Photos with calibration data

......

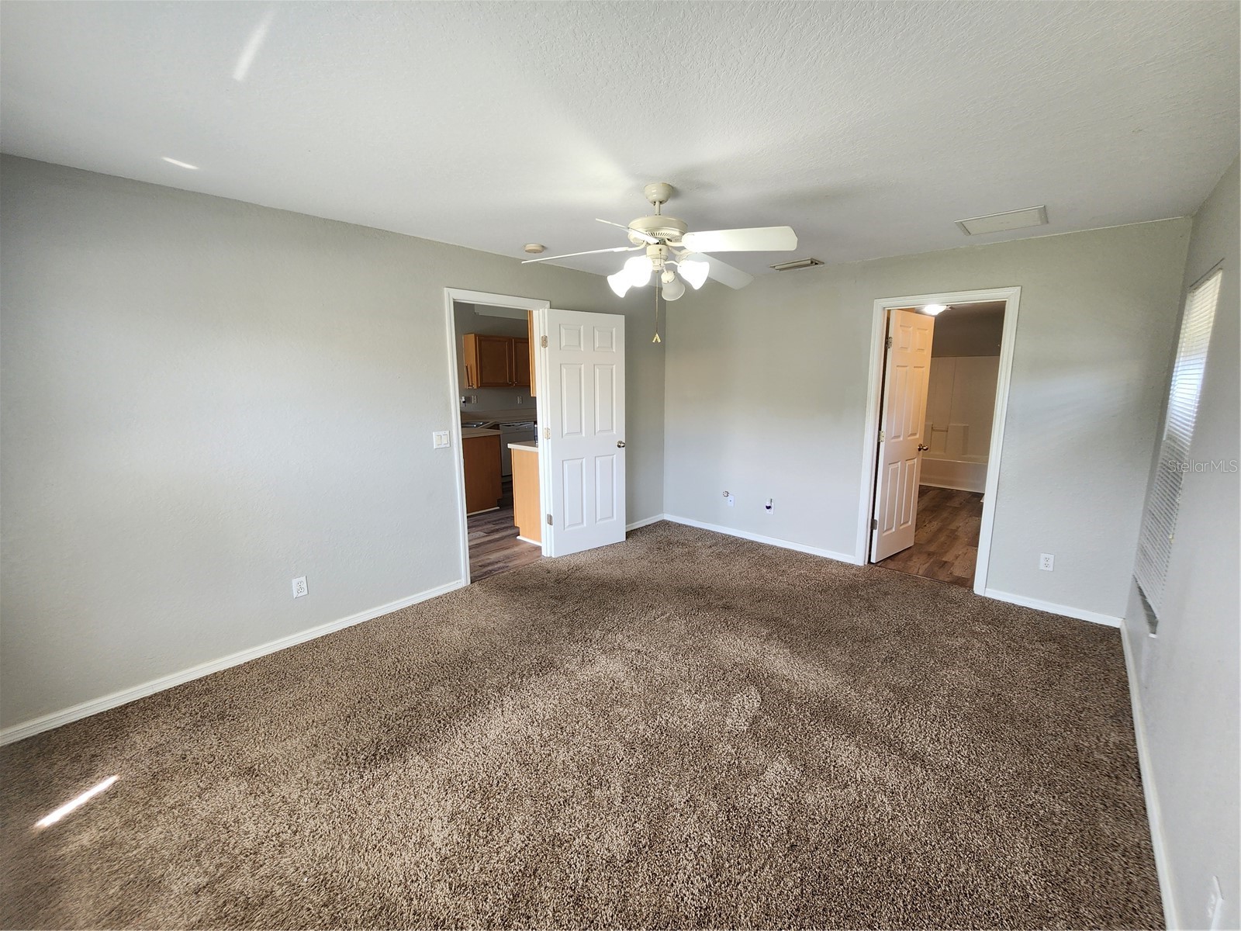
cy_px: 466
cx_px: 620
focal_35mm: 13
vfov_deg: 89.9
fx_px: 466
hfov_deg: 106.2
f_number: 2.2
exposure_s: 1/60
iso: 100
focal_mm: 2.2
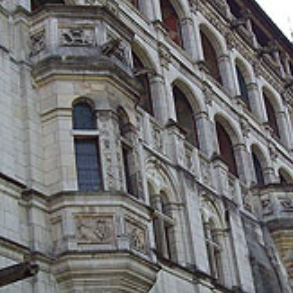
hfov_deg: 19.6
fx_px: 843
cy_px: 171
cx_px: 218
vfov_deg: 19.7
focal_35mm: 88
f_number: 2.7
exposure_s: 1/592
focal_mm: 6
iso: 80
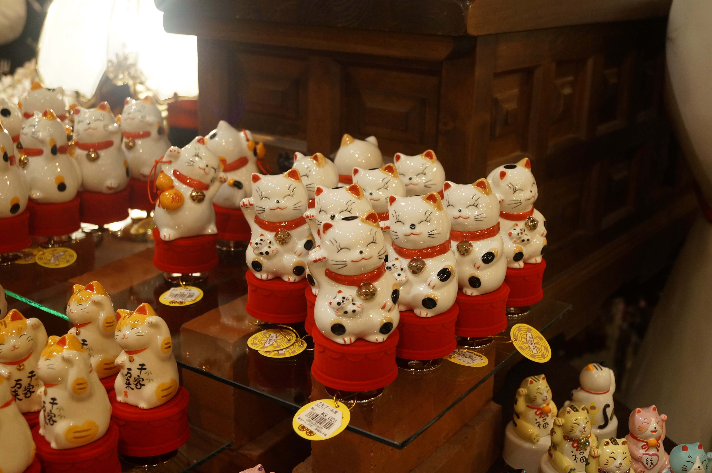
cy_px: 236
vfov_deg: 31.8
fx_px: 830
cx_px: 356
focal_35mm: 42
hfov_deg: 46.4
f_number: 4.5
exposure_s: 1/60
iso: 1000
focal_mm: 28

......

ACTION ITEM. Can the lines from the one with "exposure_s: 1/592" to the end of the records above be quoted exactly, both ends included, with every picture omitted?

SOLUTION TO THE PROBLEM.
exposure_s: 1/592
focal_mm: 6
iso: 80
cy_px: 236
vfov_deg: 31.8
fx_px: 830
cx_px: 356
focal_35mm: 42
hfov_deg: 46.4
f_number: 4.5
exposure_s: 1/60
iso: 1000
focal_mm: 28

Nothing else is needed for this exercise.